-------- TEXT BLOCK --------
So I talked about using least-squares to estimate a channel at the receiver of a communication system, given some known training sequence. Now I have code to put it into practice. The code will be posted below, but I’ll start with an explanation of what I have done first up here before delving into the details after the code.

So the code can be broken up as follows. First, I generate a channel of some random values. I generate some Rayleigh fading values using a Gaussian number generator (by the way, I make no claims as to how realistic or unrealistic this channel is, I’m just using it to prove that the estimation deal works. Realistic channels or even existing models for channels can be discussed some other time).

Next, I generate a pseudonoise training sequence of +1 and -1 values that I would send through my communication system. Realistically, I would use a Gold sequence, or a Barker sequence, some special binary sequence that guarantees good properties for synchronization purposes, but I just randomly generate a binary sequence here.

I apply the communication model we discussed before, where the received signal is $y[n] = \sum_{l=0}^{L} h[l] x[n-l] + v[n]$ , where h is our discretized channel, x is the sent signal, and v is additive white Gaussian noise.

Now the fun begins. I estimate the channel using least squares exactly as I had modeled in my previous post, creating a Toeplitz matrix using known training values and forming a “b” vector out of actually received values. I use this estimated channel to find an equalizer that best cancels it out by forming a Toeplitz matrix using the estimated channel, and having a Kronecker delta vector for the “b” vector. Finally, I form a Toeplitz matrix out of received values, form a “b” vector out of known training values, and solve for an equalizer directly. Two steps is definitely not better than one when there’s noise to be accounted for.

So here’s the code.

import numpy as np
import matplotlib.pyplot as plt
import scipy.linalg as la

# parameters go here
L = 5 #length of channel
Lf = 8 #length of equalizer
Nt = 22 #length of training sequence
noise_pwr = .01 #AWGN variance
nd = np.floor((L+Lf)/2.0)

# generate channel, random Rayleigh variables
h = np.random.randn(L) + 1j*np.random.randn(L)

# generate pseudonoise training sequence
t = np.random.randn(Nt)
t[t<0] = -1
t[t>=0] = 1

# apply our frequency selection comm model with AWGN
y = np.convolve(h, t) + np.sqrt(noise_pwr)*np.random.randn(L+Nt-1)
--------
▸ **REQUIRED ACTION A**: Can you copy the part of the channel estimation post that opens with the words containing "# generate pseudonoise" and closes with "t) + np.sqrt(noise_pwr)*np.random.randn(L+Nt-1)"?
▸ **REQUIRED ACTION B**: Can you recast the paragraph of the channel estimation post beginning "Now the fun begins" as a short list that keeps its main facts?
▸ **REQUIRED ACTION C**: Could you resume the channel estimation post from the point where it stops?
-------- DATASET CONTENT --------
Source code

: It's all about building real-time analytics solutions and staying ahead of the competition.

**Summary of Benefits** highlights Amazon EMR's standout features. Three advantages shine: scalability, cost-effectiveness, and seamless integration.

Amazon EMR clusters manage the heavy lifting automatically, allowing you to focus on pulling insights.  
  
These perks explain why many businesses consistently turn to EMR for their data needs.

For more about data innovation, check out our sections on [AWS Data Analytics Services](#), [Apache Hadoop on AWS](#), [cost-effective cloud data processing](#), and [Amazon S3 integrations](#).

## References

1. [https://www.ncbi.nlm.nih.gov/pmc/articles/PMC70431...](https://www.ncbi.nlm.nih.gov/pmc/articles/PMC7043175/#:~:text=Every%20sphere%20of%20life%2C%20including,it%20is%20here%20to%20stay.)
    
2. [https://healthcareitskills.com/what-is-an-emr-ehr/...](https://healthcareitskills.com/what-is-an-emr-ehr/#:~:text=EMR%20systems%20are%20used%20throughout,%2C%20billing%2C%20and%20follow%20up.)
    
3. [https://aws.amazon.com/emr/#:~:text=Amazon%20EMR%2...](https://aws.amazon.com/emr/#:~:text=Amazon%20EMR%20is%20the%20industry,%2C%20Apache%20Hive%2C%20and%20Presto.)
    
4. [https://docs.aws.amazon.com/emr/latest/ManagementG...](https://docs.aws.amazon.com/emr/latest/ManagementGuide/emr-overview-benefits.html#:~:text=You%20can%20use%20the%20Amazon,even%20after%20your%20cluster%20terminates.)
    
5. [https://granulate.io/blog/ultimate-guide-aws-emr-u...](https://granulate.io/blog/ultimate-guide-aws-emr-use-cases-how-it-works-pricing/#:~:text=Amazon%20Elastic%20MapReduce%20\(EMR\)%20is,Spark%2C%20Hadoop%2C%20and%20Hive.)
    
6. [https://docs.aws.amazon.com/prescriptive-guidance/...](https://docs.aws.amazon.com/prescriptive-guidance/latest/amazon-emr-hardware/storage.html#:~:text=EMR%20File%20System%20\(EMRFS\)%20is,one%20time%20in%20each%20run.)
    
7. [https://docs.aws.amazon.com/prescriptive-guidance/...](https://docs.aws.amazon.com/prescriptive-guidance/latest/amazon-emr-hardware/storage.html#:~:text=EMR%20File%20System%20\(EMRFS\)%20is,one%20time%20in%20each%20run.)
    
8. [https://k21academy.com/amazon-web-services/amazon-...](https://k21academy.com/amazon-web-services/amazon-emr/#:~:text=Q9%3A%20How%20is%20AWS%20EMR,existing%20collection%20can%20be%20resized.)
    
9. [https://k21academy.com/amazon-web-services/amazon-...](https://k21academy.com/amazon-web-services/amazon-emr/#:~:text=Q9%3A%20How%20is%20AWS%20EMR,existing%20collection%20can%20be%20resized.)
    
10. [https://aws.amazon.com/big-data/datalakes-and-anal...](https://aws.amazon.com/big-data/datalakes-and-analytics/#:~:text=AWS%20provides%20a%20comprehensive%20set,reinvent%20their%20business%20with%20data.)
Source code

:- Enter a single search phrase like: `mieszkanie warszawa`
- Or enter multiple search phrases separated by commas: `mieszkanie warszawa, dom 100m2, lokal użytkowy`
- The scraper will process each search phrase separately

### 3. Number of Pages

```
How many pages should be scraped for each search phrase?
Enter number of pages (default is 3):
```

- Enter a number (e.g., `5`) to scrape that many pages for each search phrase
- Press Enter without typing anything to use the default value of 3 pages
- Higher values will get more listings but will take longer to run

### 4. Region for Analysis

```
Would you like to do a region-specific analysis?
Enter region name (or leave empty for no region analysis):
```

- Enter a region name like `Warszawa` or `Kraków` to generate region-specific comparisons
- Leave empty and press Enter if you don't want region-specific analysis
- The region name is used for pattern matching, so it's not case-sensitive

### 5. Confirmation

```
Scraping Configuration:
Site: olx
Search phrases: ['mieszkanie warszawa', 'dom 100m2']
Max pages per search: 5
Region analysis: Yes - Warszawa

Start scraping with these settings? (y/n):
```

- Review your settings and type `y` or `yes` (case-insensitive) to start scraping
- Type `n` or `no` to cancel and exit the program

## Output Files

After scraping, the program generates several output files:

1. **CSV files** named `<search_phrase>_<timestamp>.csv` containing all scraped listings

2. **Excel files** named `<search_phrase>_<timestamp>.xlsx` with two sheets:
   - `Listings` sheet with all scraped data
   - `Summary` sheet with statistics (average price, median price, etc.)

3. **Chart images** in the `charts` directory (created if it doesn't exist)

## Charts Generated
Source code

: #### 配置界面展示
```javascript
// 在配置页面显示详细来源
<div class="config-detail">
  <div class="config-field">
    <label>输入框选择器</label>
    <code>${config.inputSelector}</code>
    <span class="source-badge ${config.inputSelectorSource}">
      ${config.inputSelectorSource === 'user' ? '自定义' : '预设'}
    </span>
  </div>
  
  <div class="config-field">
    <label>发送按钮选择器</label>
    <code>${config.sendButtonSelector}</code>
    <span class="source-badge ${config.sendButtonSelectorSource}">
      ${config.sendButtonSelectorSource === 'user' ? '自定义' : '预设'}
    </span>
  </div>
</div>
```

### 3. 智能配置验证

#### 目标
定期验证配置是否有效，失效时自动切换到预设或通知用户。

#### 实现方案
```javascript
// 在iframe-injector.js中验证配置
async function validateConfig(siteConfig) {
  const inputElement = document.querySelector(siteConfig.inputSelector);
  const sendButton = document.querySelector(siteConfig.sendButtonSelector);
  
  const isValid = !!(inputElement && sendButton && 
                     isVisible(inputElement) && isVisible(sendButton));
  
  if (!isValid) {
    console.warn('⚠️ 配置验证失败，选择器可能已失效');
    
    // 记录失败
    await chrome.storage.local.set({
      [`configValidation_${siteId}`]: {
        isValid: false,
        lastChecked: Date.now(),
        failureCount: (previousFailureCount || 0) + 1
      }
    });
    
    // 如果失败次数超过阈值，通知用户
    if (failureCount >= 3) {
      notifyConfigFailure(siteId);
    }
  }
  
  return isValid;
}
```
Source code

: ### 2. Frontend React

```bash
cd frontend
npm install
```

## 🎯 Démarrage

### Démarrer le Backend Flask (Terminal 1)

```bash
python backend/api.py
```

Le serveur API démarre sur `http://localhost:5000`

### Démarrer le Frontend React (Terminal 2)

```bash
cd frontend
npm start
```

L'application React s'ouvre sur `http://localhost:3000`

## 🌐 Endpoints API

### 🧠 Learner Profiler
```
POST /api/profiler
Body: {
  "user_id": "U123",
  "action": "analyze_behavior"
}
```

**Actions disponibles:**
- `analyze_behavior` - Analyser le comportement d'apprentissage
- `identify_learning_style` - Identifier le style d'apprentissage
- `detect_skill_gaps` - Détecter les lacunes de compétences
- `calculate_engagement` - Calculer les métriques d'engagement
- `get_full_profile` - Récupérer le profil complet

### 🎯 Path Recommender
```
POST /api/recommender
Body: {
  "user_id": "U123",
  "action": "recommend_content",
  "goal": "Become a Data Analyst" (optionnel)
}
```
--------
▸ **RESPONSE BOX A**:
# generate pseudonoise training sequence
t = np.random.randn(Nt)
t[t<0] = -1
t[t>=0] = 1

# apply our frequency selection comm model with AWGN
y = np.convolve(h, t) + np.sqrt(noise_pwr)*np.random.randn(L+Nt-1)

▸ **RESPONSE BOX B**:
- The channel is estimated by least squares, as modeled in the previous post. A Toeplitz matrix is built from the known training values, and the "b" vector is formed from the received values.
- That estimated channel is used to find an equalizer. A Toeplitz matrix is built from the estimated channel, and a Kronecker delta vector serves as "b."
- Finally, an equalizer is solved for directly. A Toeplitz matrix is built from the received values, and "b" is formed from the known training values.
- When noise has to be accounted for, the two-step approach is not better than the one-step approach.

▸ **RESPONSE BOX C**:
# estimate the channel
b = y[L-1:]
col = t[L-1:]
if b.size > col.size:
    append_zeros = b.size - col.size
    col = np.hstack( (col, np.zeros(append_zeros) ))
row = np.flipud(t[0:L])
A = la.toeplitz(col,row)
h_hat,_,_,_ = np.linalg.lstsq(A, b)

# find an equalizer
col = np.hstack( (h_hat, np.zeros(Lf-1)) )
row = np.hstack( (h_hat[0], np.zeros(Lf-1)) )
A = la.toeplitz(col, row)
b = np.zeros(h_hat.size + Lf - 1)
b[nd-1] = 1.0
f,_,_,_ = np.linalg.lstsq(A, b)

# now just solve directly for equalizer
row = np.flipud(y[:nd])
if row.size < Lf:
    row = np.hstack( (row, np.zeros(Lf-row.size)) )
elif row > Lf:
    row = row[:Lf]
b = t
col = y[nd-1:]
if col.size < t.size:
    col = np.hstack( (col,np.zeros(Nt-col.size)) )
elif col.size > t.size:
    col = col[:Nt]
A = la.toeplitz(col,row)
f_d,_,_,_ = np.linalg.lstsq(A,b)

# convolve with original channel to see how our equalizers are
res1 = np.convolve( h, f )
res2 = np.convolve( h, f_d )

# plot the results
plt.figure()
plt.plot( np.arange(h.size), np.abs(h), '-*b', label='actual')
plt.plot( np.arange(h_hat.size), np.abs(h_hat), '-xr',label='estimated')
plt.title( 'channel magnitudes' )
plt.xlabel( 'sample index' )
plt.ylabel( 'magnitude' )
plt.legend()
plt.savefig( 'ls_ch_est_1.png' )

plt.clf()
plt.plot( np.arange(f.size), np.abs(f), '-*b', label='two-step')
plt.plot( np.arange(f_d.size), np.abs(f_d), '-xr',label='direct')
plt.title( 'equalizer magnitudes' )
plt.xlabel( 'sample index' )
plt.ylabel( 'magnitude' )
plt.legend()
plt.savefig( 'ls_ch_est_2.png' )

plt.clf()
plt.plot( np.arange( res1.size), np.abs(res1), '-*b', label='two-step' )
plt.plot( np.arange( res2.size), np.abs(res2), '-xr', label='direct' )
plt.title( 'convolution of channel with equalizers' )
plt.xlabel( 'sample index' )
plt.ylabel( 'magnitude' )
plt.legend()
plt.savefig( 'ls_ch_est_3.png' )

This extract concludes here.